Em outros povos não existe esse disfarce religioso; entre alguns deles — os trácios, os celtas, etc, na antiguidade, em grande número de aborígenes da Índia, nos povos malaios, nos ilhéus da Oceânia e entre muitos índios americanos, hoje — as jovens gozam de maior liberdade sexual até contraírem matrimónio. Assim acontece, sobretudo, na América do Sul, conforme podem atestá-lo quantos hajam penetrado um pouco em seu interior. De uma rica família de origem índia, refere Agassiz (Viagem pelo Brasil, Boston, 1886, pág. 226) que, tendo conhecido a filha da casa, perguntou-lhe por seu pai, supondo que seria o marido de sua mãe, oficial do exército em campanha contra o Paraguai; mas a mãe lhe respondeu, com um sorriso:
"Não tem pai, é filha da fortuna".
"As mulheres índias ou mestiças falam sempre neste tom, sem considerar vergonhoso ou censurável, de seus filhos ilegítimos; e essa é a regra, ao passo que o contrário parece ser a exceção. Os filhos[... ], amiúde, conhecem apenas sua mãe, porque todos os cuidados e todas as responsabilidades recaem sobre ela; nada sabem a respeito do pai, nem parece possa ocorrer à mulher a ideia de que ela ou seus filhos tenham o direito de reclamar dele alguma coisa."
O que aqui parece assombroso ao homem civilizado é simplesmente a regra no matriarcado e no matrimónio por grupos.

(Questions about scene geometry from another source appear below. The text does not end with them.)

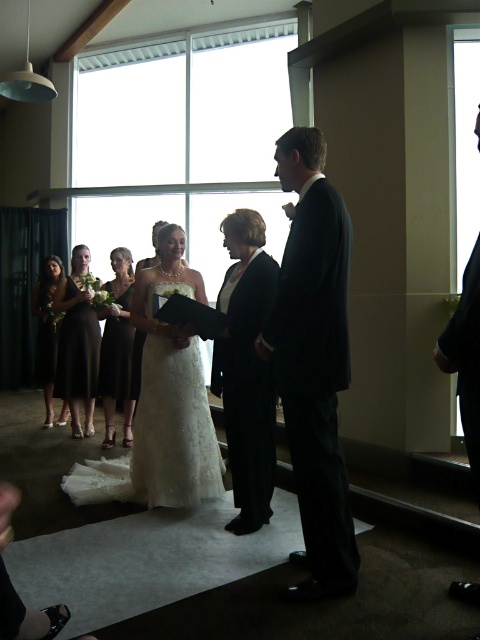
Is point (158, 476) more distant than point (84, 298)?

No, (158, 476) is closer to viewer.

Is white satin dress at center to the right of dark brown satin dress at left from the viewer's perspective?

Correct, you'll find white satin dress at center to the right of dark brown satin dress at left.

Which is in front, point (160, 388) or point (98, 353)?

Point (160, 388) is more forward.

The height and width of the screenshot is (640, 480). Identify the location of white satin dress at center. (166, 400).

Can you confirm if dark brown satin dress at left is shorter than dark brown satin dress at center?

In fact, dark brown satin dress at left may be taller than dark brown satin dress at center.

Which is more to the left, dark brown satin dress at left or dark brown satin dress at center?

Positioned to the left is dark brown satin dress at left.

Who is more forward, [64,385] or [108,420]?

Positioned in front is point [108,420].

The image size is (480, 640). What are the coordinates of `dark brown satin dress at left` in the screenshot? It's located at [76, 344].

Can you confirm if black suit at right is wider than dark brown satin dress at center?

No, black suit at right is not wider than dark brown satin dress at center.

Looking at this image, between black suit at right and dark brown satin dress at center, which one has more height?

dark brown satin dress at center is taller.

Where is `black suit at right`? This screenshot has width=480, height=640. black suit at right is located at coordinates (466, 358).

Em outros povos, os amigos e parentes do noivo, ou os convidados à celebração das bodas, exercem, durante o casamento mesmo, o direito à noiva, por costume imemorial, e ao noivo só chega a vez por último, depois de todos; isso se dava nas ilhas Baleares e entre os augilas africanos, na antiguidade, e ocorre ainda hoje entre os báreas, na Abissínia. Há povos, ainda, em que um personagem oficial, chefe da tribo ou da génese, cacique, xamã, sacerdote ou príncipe, aquele que representa a coletividade, é quem exerce com a mulher que se casa o direito da primeira noite (jus primae noctis). Apesar de todos os esforços neorromânticos para contestá-lo, esse jus primae noctis continua existindo, em nossos dias, como uma relíquia do matrimónio por grupos, entre a maioria dos habitantes do território do Alasca (Bancroft; Tribos Nativas, I, pág. 81), entre os tanus do norte do México (op. cit., pág. 584) e entre outros povos; e existiu durante toda a Idade Média, pelo menos nos países de origem céltica, onde nasceu diretamente do matrimónio por grupos; em Aragão, por exemplo. Enquanto em Castela o camponês nunca foi servo, em Aragão reinou a servidão mais abjeta até a sentença ou édito arbitrai de Fernando, o Católico, em 1486, documento onde se diz:
"Julgamos e determinamos que os senhores (senyors, barões) supraditos tampouco poderão passar a primeira noite com a mulher que haja tomado um camponês, nem poderão, igualmente, durante a noite das núpcias, depois que a mulher se tenha deitado na cama, passar a perna por cima da cama ou da mulher, em sinal de sua soberania. Nem poderão os supraditos senhores servir-se das filhas ou filhos dos camponeses contra a vontade deles, com ou sem pagamento." (Citado, segundo o texto original em catalão, por Sugenheim. A Servidão, São Petersburgo, 1861).